The Rise The Notebooks Many Uses
Rather than walk you through every piece of (cool) information I learned, I’m going to sum up a few pieces of history that struck me the most.
Firstly, coming from a family of accountants, I do have to point out that one of the first uses of notebooks was what we now know today as the Ledger and Journal. We owe double-entry accounting practices to a single Italian man.
There were common-place journals where one often recorded quotes, poems, and excerpts from other books. The sketchbook emerged and with it realistic sketching and painting. The traveller’s notebook helped discover the world. The notebook helped create the first “little black book” in France under the rule of King Louis XIV, it features in Shakespeare’s plays and allowed Charles Darwin to record the natural world through sketches with notes along the side.
Indeed, the notebook allowed many individuals to externalize their thoughts and ideas before questioning and manipulating them. It helped turn mere notions into concrete theories.
But it wasn’t until 1812 when the ‘datebook’ arrived that the introspective nature of a journal finally emerged.

The Diary and The Authors Notebook
The datebook was similar to a weekly planner. It was for businessmen who wanted to plan the future. But the habit quickly grew amongst women, seeing the datebook as a way to “[create] the narrative of the recent past.”
Then came the author’s notebook.
Allen brings forward examples from Henry James who collected names for characters yet-to-be, Virginia Woolf who drafted pieces of her stories right on the page, and Agatha Christie whose chaotic journals and equally scattered ideas eventually resulted in some of the greatest mystery novels ever written (with barely a proper outline to show for it).

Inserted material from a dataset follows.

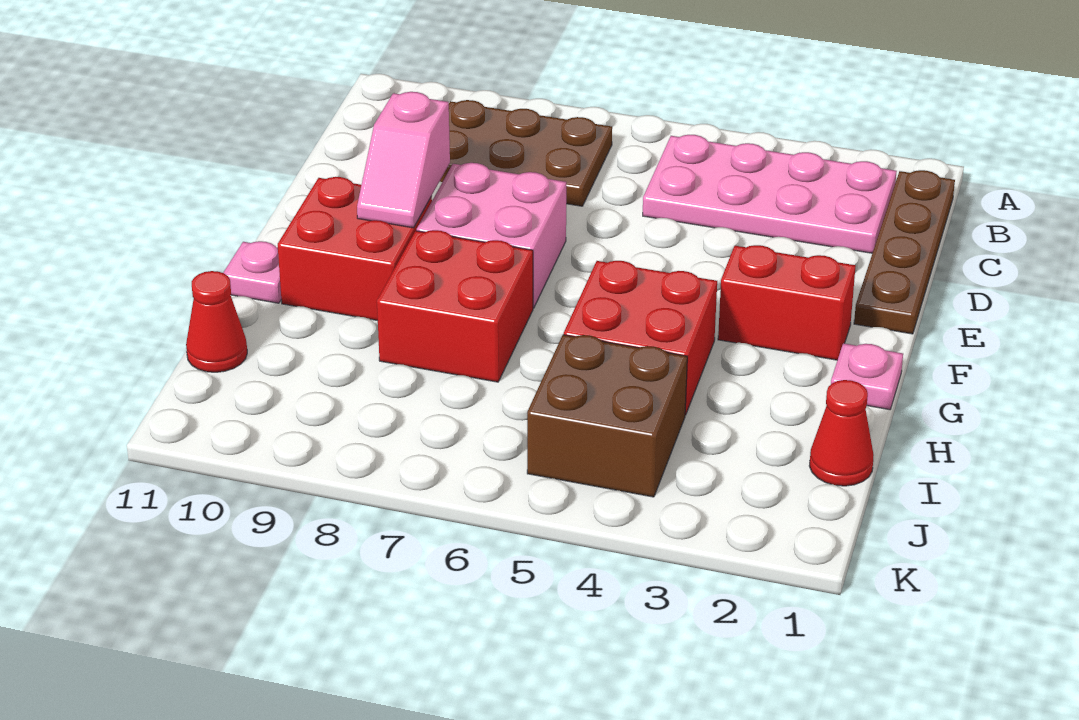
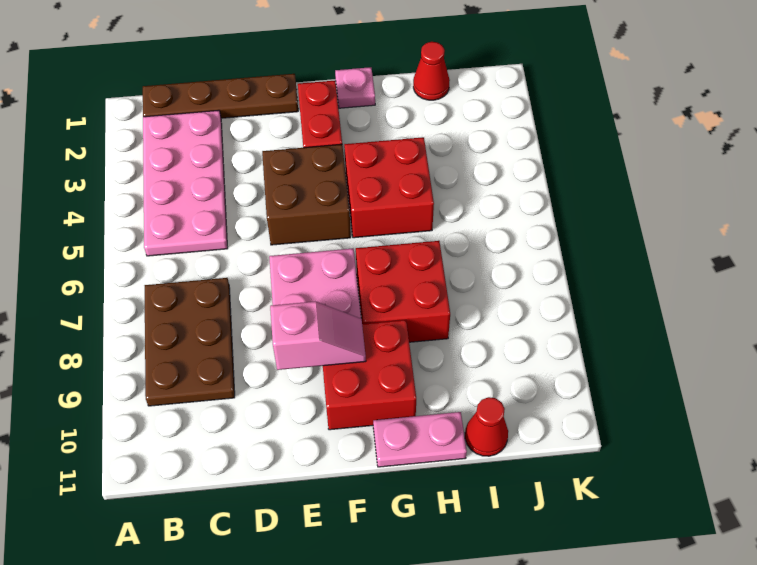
pink 1x1 plate [223,241,281,303] -> pink 1x2 plate [373,412,467,467]
brown 2x2 brick [527,335,687,497] -> brown 2x2 brick moved to [262,144,351,245]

As a writer myself, I was most intrigued by this chapter. It is nice to know not much has changed over these hundreds of years. Writers and authors still keep journals. They write down interesting names, plot stories, and draft with nothing but a pen and paper.
Journaling as Self-Care
Aside from expressive writing and the creation of the BuJo (or Bullet Journal), I was interested to learn about the so-called "patient diary.”

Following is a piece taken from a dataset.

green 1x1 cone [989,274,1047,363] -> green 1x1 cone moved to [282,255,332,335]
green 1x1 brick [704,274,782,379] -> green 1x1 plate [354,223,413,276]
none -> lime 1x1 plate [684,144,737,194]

It truly began in Denmark in the 1970s wherein nurses would keep a daily log for coma patients. They’d note what was done and why, even family members began to leave notes during their visits.

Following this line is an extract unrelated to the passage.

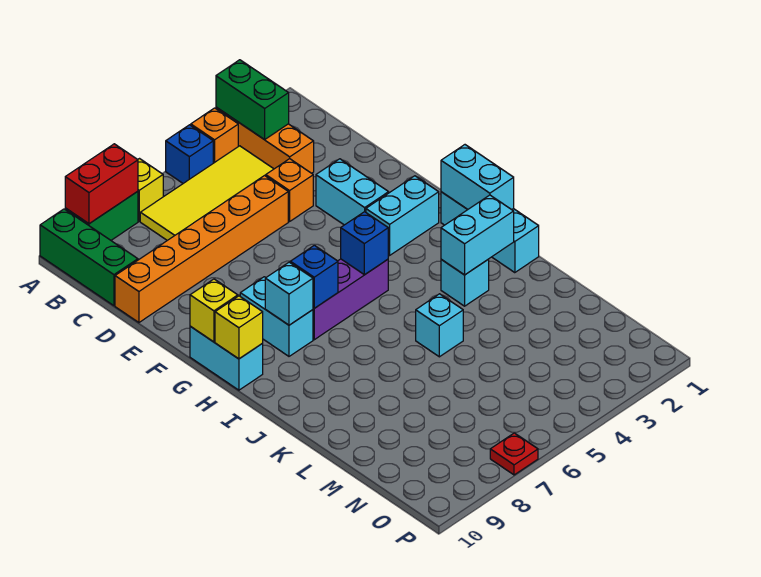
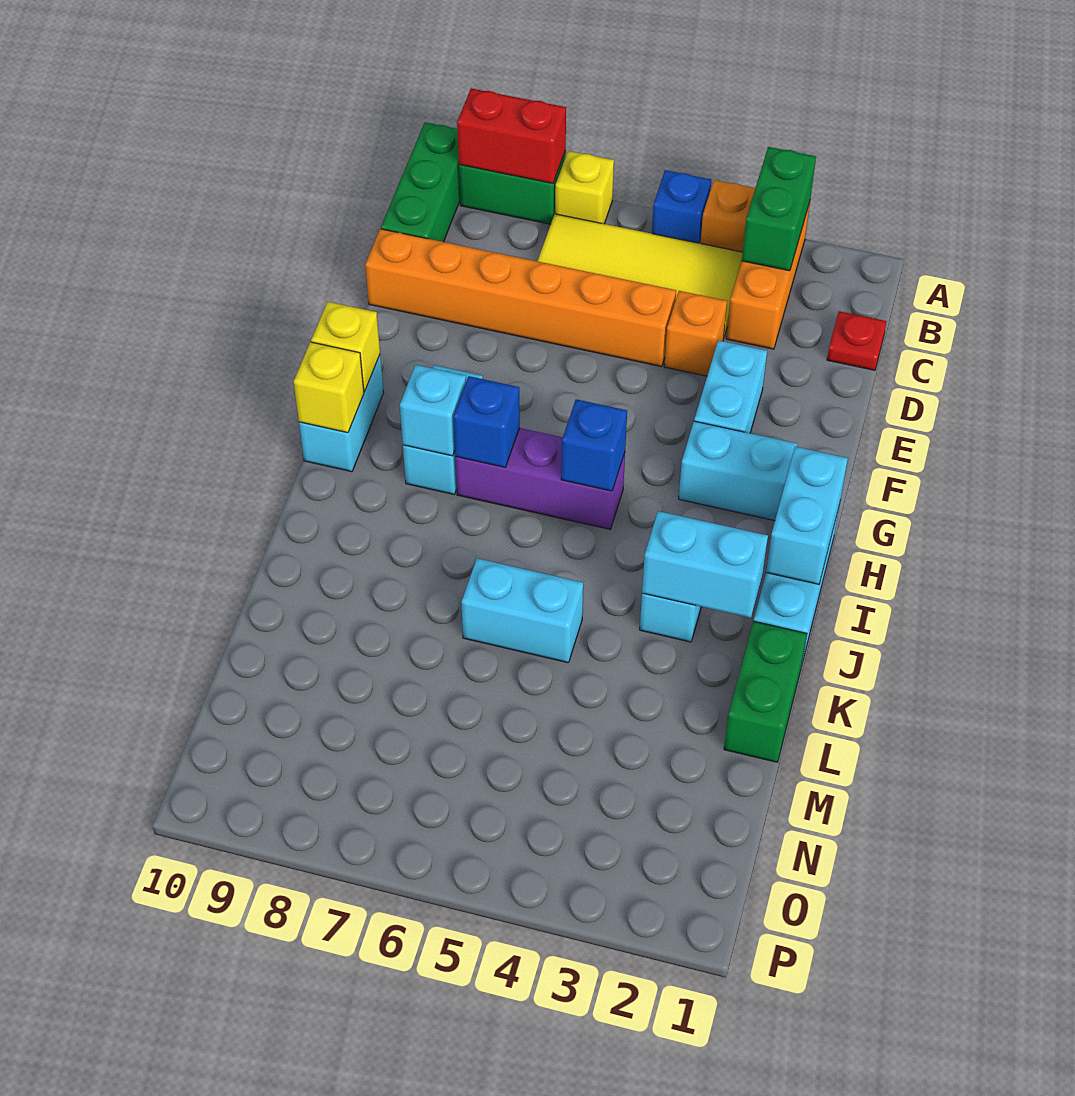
none -> green 1x2 brick [724,621,807,762]
cyan 1x1 brick [416,294,463,357] -> cyan 1x2 brick [461,558,583,663]
red 1x1 plate [490,433,538,475] -> red 1x1 plate moved to [827,311,887,370]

These were not medical records. They were informal entries that the patient could read after recovering. Coma patients often experienced hallucinations, odd dreams, and misinterpreted brief periods of awareness where they’d see nurses and doctors taking blood or reapplying bandages. Apparently, keeping a patient diary “cut the risk of PTSD by over 60%,” because they helped make sense of the patient's memories and what they thought they’d experienced.
Final Thoughts
After finishing this book I felt a renewed sense of inspiration. I want to write by hand more. I want to collect more quotes and passages, make lists just for fun, and experience the many benefits of putting pen to paper just as people have done for centuries before me. The notebook is not merely a tool, it is a record of your mind and its propensity for creativity.
I will leave you with this journal excerpt, written in October 1788 by Magdalena Van Schinne.
“O my paper, henceforth you shall be the only one to hear my ideas, my feelings, my cares and joys. Here, I will be able to pour out my soul entirely; with others, even with my best friends, I want to learn how to hide things, or at least I no longer want to tell them about myself. You alone will be my confidant. When my heavy heart longs to unburden itself, you will not cruelly reject it. You will not misinterpret what I confide in you; when my pen is borne along by happiness, you will not have a morbid talent for snuffing it out in an instant. I will have you by my side always, to turn to when in need.”